Diğer Vitamin ve Mineraller:
Demire benzer şekilde pek çok vitamin ve mineral de diyaliz sırasında kaybedildiği için tüm hastaların çok sayıda vitamini birarada içeren tabletleri kullanmaları gereklidir. Diyaliz hastalarında böbrekler D vitamini yapamadığı için kemik ağrıları, zayıflığı ve bazen de kemik kırıkları görülebilir. O nedenle hekiminiz size sık olarak özel D vitamini içeren ilaçları (Rocaltrol, Alpha D3, One-Alpha, Calcijex gibi) verecektir. Bu ilaçlar kan kalsiyumunu normale getirir ve kemiklerinizi kuvvetlendirir.
Diyaliz hastalarında A vitamini zararlı olabilir; bu nedenle hekim kontrolü olmaksızın vitamin ilaçlan rastgele kullanılmamalıdır.
Diyaliz hastalarının bir günde almaları gerekli vitamin miktarları aşağıda verilmiştir.
Vitamin Bir Günde Alınması Gerekli Miktar
Vitamin A Gereksiz
Vitamin C 60 mg
Vitamin B1 l .5 mg
Vitamin B2 1.8 mg
Vitamin B3 20 mg
Vitamin B6 1O mg
Vitamin B12 3 mcg
Vitamin D 0.25 - 1 mcg
Vitamin E 15 ünite
Vitamin K Gereksiz
Diyaliz Hastaları ve Suyun Önemi
FAZLA SIVI (SU) İSTEĞİNİ AZALTMAK İÇİN BAZI İPUÇLARI
- Sabah kalkınca, o gün içeceğiniz ölçülü suyu bir kaba doldurun ve gün boyunca aynı kaptan kullanın.

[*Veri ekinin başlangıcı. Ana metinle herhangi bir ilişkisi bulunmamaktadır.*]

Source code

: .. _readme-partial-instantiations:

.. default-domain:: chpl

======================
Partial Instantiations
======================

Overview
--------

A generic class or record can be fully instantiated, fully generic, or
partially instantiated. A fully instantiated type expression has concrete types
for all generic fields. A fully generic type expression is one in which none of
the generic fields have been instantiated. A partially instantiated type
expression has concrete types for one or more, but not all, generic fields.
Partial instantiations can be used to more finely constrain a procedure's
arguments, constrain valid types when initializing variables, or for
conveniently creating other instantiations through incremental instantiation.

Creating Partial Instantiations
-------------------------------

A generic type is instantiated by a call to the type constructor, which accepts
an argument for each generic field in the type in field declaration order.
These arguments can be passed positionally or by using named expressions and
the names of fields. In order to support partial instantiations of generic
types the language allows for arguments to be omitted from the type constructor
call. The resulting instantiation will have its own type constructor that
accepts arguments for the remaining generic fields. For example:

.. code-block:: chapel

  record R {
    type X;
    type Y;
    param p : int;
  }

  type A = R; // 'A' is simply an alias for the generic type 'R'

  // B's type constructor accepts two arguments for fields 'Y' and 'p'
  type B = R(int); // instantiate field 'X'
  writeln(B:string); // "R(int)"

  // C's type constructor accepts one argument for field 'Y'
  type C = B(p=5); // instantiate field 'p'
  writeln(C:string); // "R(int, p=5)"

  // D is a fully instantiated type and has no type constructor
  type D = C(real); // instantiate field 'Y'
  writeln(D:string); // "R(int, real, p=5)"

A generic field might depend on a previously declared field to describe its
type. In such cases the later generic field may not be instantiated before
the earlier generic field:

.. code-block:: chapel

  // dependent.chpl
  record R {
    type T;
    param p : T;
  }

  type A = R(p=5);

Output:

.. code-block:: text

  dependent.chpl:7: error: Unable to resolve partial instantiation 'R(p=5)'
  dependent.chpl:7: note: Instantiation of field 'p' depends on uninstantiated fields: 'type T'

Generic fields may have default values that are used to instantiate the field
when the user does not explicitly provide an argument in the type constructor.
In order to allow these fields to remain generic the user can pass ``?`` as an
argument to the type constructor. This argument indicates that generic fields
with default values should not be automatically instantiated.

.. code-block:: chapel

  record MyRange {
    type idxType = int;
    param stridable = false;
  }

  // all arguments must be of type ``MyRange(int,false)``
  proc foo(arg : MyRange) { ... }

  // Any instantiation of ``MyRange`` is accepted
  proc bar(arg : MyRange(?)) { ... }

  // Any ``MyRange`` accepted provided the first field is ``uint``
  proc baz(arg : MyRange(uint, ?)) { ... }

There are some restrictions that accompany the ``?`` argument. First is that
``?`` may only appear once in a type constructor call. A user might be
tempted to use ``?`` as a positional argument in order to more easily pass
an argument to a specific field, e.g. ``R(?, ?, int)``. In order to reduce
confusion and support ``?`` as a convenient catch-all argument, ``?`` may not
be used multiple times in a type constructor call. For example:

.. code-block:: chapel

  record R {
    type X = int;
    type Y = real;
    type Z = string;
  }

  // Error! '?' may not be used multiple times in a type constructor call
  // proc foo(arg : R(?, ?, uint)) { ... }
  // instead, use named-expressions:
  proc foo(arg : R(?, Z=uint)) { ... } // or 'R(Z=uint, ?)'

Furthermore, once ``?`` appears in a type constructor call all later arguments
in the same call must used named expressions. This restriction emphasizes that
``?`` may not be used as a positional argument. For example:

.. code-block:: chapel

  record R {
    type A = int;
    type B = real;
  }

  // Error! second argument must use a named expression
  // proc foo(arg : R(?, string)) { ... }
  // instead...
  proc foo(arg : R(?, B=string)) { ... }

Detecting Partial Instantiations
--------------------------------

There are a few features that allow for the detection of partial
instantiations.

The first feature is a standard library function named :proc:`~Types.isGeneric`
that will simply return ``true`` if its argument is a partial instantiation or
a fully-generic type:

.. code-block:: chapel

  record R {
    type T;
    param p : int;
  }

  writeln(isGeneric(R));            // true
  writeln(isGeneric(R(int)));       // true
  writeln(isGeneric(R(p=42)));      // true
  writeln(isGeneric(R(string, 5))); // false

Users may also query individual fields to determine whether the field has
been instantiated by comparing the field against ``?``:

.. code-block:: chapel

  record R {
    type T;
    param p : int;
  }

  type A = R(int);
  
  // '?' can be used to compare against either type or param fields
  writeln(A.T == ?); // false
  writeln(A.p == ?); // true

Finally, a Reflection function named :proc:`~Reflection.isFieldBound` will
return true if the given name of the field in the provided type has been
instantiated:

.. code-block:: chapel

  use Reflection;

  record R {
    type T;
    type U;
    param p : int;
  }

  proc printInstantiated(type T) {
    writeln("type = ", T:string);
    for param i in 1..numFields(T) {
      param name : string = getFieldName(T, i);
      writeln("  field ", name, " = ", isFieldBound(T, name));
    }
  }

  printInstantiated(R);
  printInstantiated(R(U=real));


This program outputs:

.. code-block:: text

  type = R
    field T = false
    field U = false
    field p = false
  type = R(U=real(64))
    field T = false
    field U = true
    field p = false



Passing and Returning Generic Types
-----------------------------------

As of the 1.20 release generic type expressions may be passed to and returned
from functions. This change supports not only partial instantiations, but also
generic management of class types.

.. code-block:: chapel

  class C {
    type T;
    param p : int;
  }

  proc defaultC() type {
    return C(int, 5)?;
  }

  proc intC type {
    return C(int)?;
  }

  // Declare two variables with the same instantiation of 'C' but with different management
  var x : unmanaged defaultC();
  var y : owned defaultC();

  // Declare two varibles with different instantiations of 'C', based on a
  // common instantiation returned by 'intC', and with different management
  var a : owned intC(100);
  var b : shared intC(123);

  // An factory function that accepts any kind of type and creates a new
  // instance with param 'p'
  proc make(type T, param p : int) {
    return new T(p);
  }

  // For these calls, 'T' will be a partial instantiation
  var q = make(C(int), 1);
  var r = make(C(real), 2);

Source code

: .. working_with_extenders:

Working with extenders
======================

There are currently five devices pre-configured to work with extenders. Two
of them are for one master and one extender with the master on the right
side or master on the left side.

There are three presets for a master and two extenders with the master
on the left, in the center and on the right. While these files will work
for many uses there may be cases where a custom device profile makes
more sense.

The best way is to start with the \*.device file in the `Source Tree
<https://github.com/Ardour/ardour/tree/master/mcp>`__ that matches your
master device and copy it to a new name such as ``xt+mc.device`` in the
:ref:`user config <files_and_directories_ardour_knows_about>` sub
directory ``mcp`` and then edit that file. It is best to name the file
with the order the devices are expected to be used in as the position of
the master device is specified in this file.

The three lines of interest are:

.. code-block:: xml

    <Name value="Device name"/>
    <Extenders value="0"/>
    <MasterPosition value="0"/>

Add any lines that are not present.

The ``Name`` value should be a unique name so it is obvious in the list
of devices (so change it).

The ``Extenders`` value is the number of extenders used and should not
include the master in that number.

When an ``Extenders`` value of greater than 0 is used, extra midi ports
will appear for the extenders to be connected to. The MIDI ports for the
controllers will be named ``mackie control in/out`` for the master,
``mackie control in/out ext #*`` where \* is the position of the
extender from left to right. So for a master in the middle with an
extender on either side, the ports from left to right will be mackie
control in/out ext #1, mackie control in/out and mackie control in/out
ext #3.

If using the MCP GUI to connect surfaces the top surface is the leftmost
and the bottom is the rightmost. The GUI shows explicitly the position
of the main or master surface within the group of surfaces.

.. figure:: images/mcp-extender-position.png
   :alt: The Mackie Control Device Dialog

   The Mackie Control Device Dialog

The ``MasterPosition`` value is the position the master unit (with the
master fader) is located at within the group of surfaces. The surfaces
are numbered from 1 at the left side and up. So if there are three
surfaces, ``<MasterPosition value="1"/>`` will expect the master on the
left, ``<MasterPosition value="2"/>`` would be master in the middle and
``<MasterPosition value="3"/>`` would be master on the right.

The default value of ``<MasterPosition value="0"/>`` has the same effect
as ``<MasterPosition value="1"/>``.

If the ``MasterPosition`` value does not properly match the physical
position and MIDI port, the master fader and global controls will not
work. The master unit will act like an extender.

- Buzdolabının kapağına bir kağıt yapıştırıp her su içişinizi ve miktarınızı yazın ki ne kadar su içtiğinizi anlayın.
- Her tür sıvıyı küçük bir bardakta için.
- Tuz içeriği fazla gıdalardan uzak durun.
- Yemekler arasında diyetisyenin izin verdiği meyvelerden yiyin.
- Ağız kuruluğuna karşı, ince kesilmiş limon kabuğu çiğneyin.
- İlaçları yemek sırasında içtiğiniz su ile için.
- Mümkün olduğunca oyalayıcı işler yapın.
- Ağzınızda suyu çalkalayın fakat içmeyin.
- Sakız çiğneyin.
- Kışın ağız kuruluğunu önlemek için soba veya kalorifer üzerine bir kap su koyun.
- Normalde suyu içtiğiniz evdeki bölümlerden uzak durun.